● **Source**
::::

One of the first few difficult decisions that new Presiding Officer Tricia Marwick will have to make is who gets to quiz the First Minister at Question Time, how many questions will they get and how regularly will they be asked.

Given the SNP enjoys a majority in the Parliament, there is an even greater incentive for Salmond to duck and dodge answering questions. A ‘you can’t do anything about it anyway’ mentality could easily seep in over the next five years so a strong opposition with ample time to press the Government is as important as ever. It was relatively easier for the SNP to take umbrage with opposition parties on policies from Local Income Tax to Minimum Pricing because the onus was as much on Labour, Tories, Greens and Lib Dems to get involved as it was on the SNP to deliver on its promises. Not any more, and that means opposition parties have more of a right to be righteous.

Labour and the Conservatives will no doubt take first and second spots in the questioning stakes, possibly even with an extra question each.
It is difficult to quantify to what extent FMQs defined Gray and Goldie’s tenures as leader but it could be a useful springboard into the public arena for either (or both) of their replacements.

::::

● **Given task 1**
Answer these from the piece on First Minister's Question Time:
(a) Who is named as the new Presiding Officer?
(b) Which party holds a majority in the Parliament?
(c) Which two parties are expected to take the first and second spots in the questioning?
● **Given task 2**
Reproduce the passage from the piece on First Minister's Question Time, starting with "It is difficult" and going on through "of their replacements.".

::::

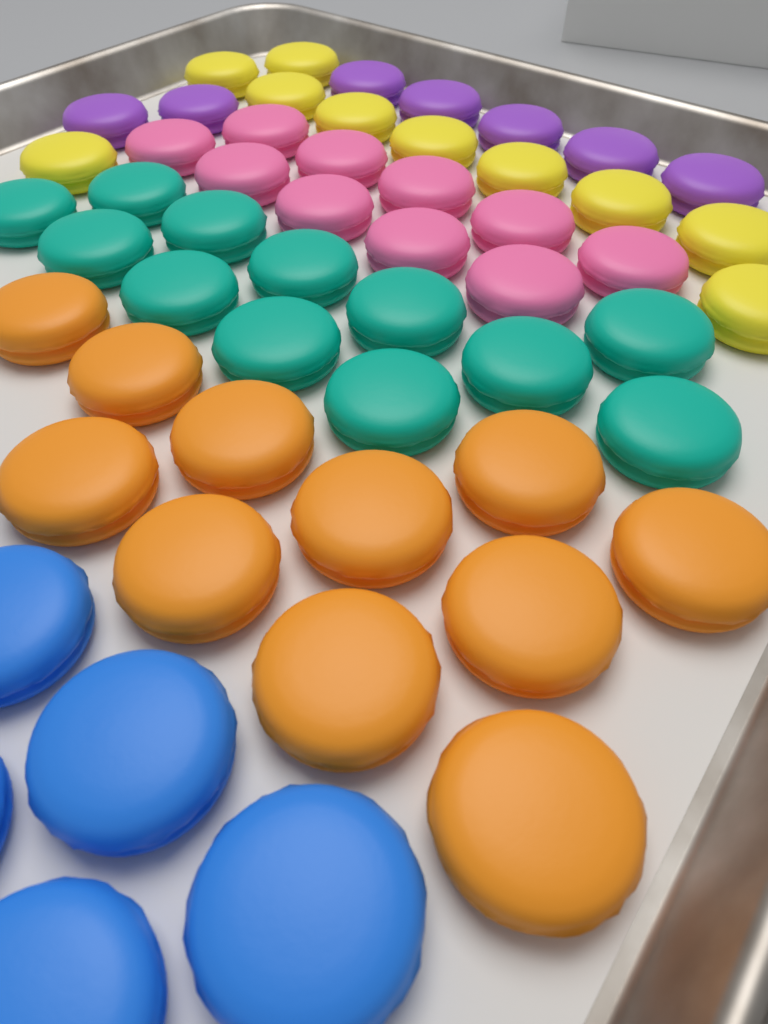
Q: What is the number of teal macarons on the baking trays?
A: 12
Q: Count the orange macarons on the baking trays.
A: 11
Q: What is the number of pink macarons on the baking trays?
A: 10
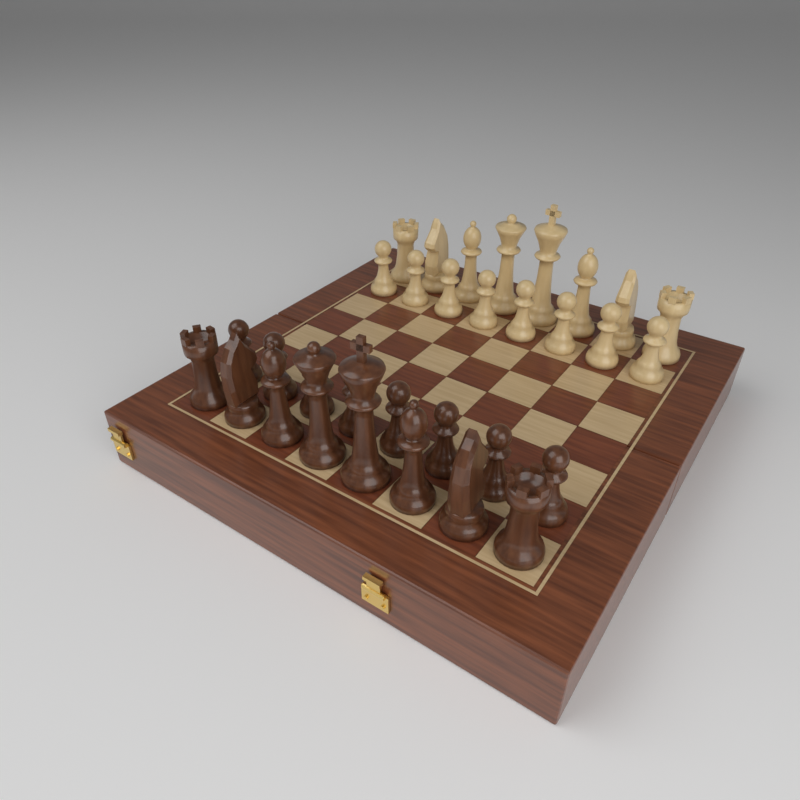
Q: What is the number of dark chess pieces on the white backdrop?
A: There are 16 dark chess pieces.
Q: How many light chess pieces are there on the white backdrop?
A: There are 16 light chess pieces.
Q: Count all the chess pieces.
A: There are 32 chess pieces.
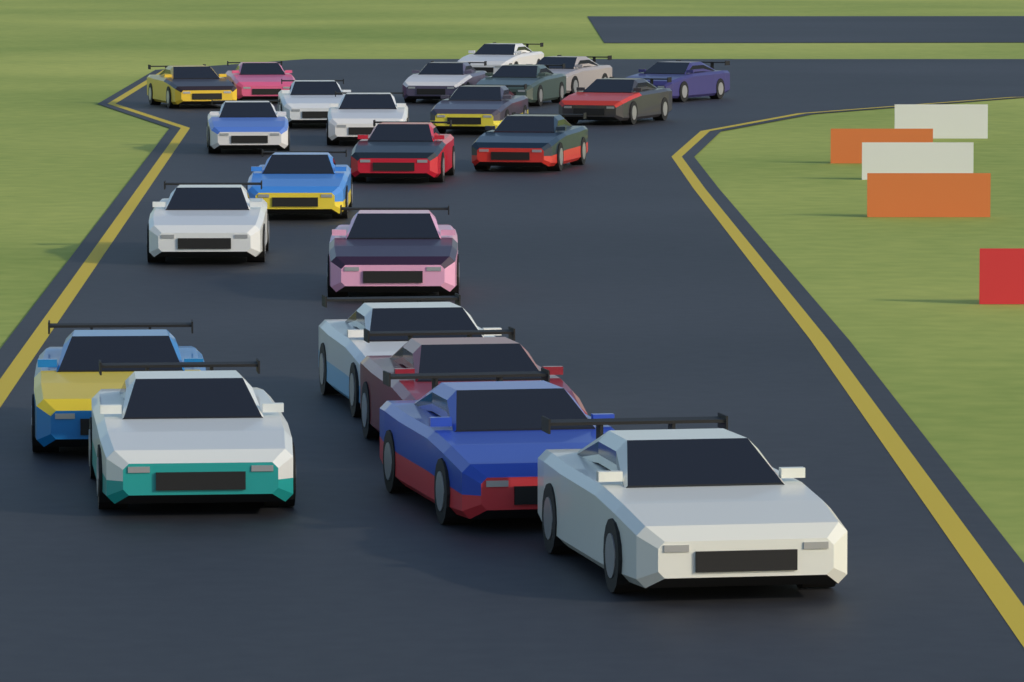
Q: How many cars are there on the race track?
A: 23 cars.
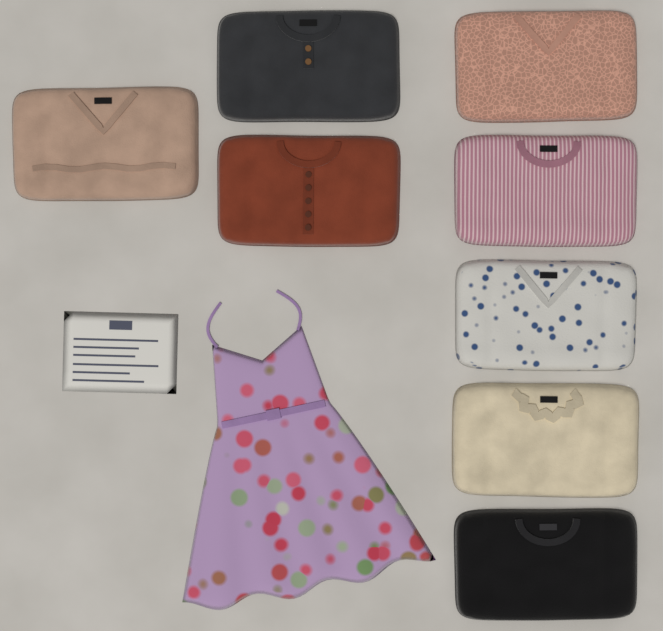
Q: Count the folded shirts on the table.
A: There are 8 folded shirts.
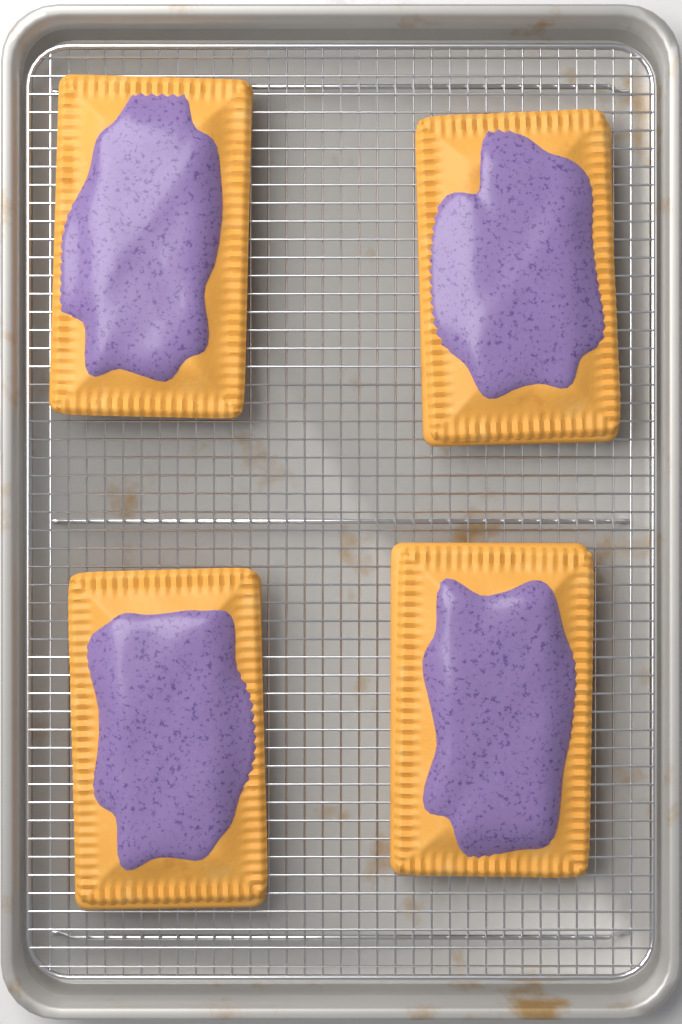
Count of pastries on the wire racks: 4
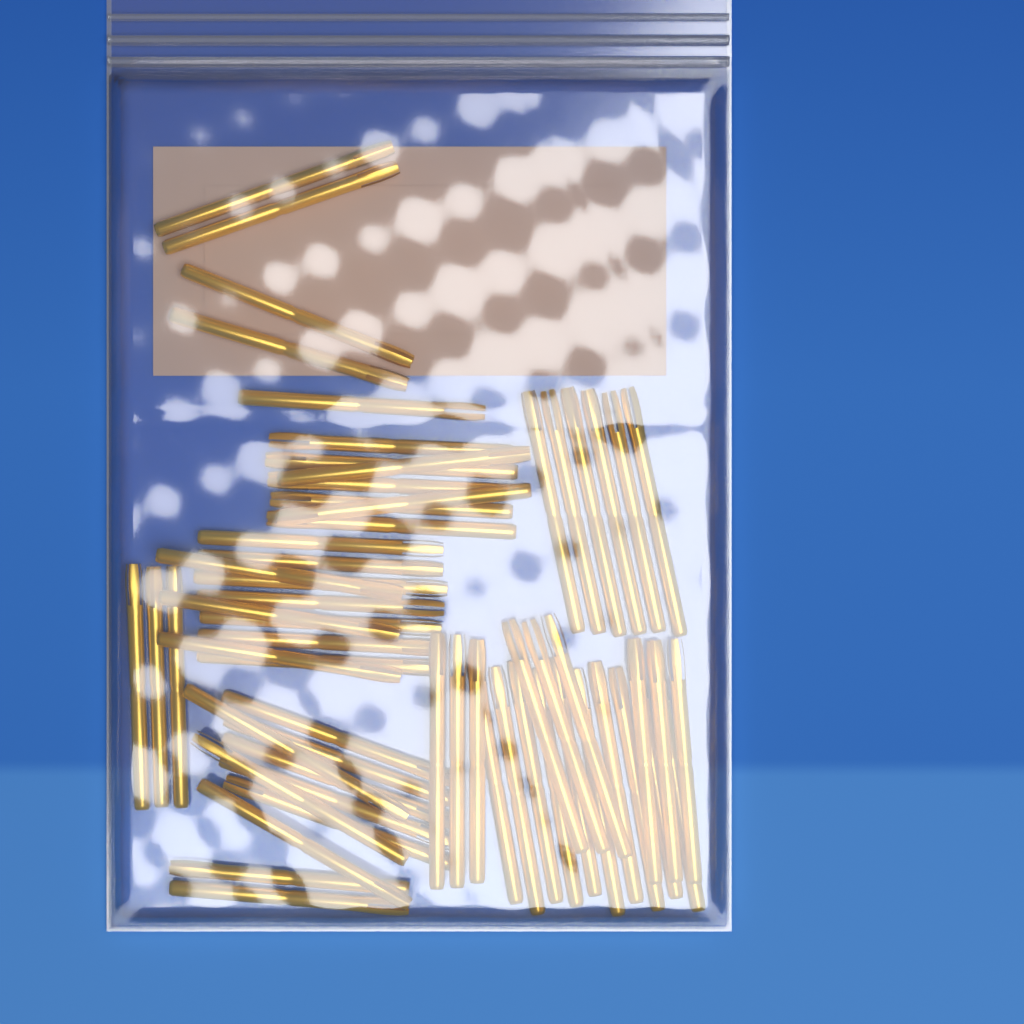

::::

● **Written response 1**
(a) Tricia Marwick
(b) The SNP
(c) Labour and the Conservatives

● **Written response 2**
It is difficult to quantify to what extent FMQs defined Gray and Goldie’s tenures as leader but it could be a useful springboard into the public arena for either (or both) of their replacements.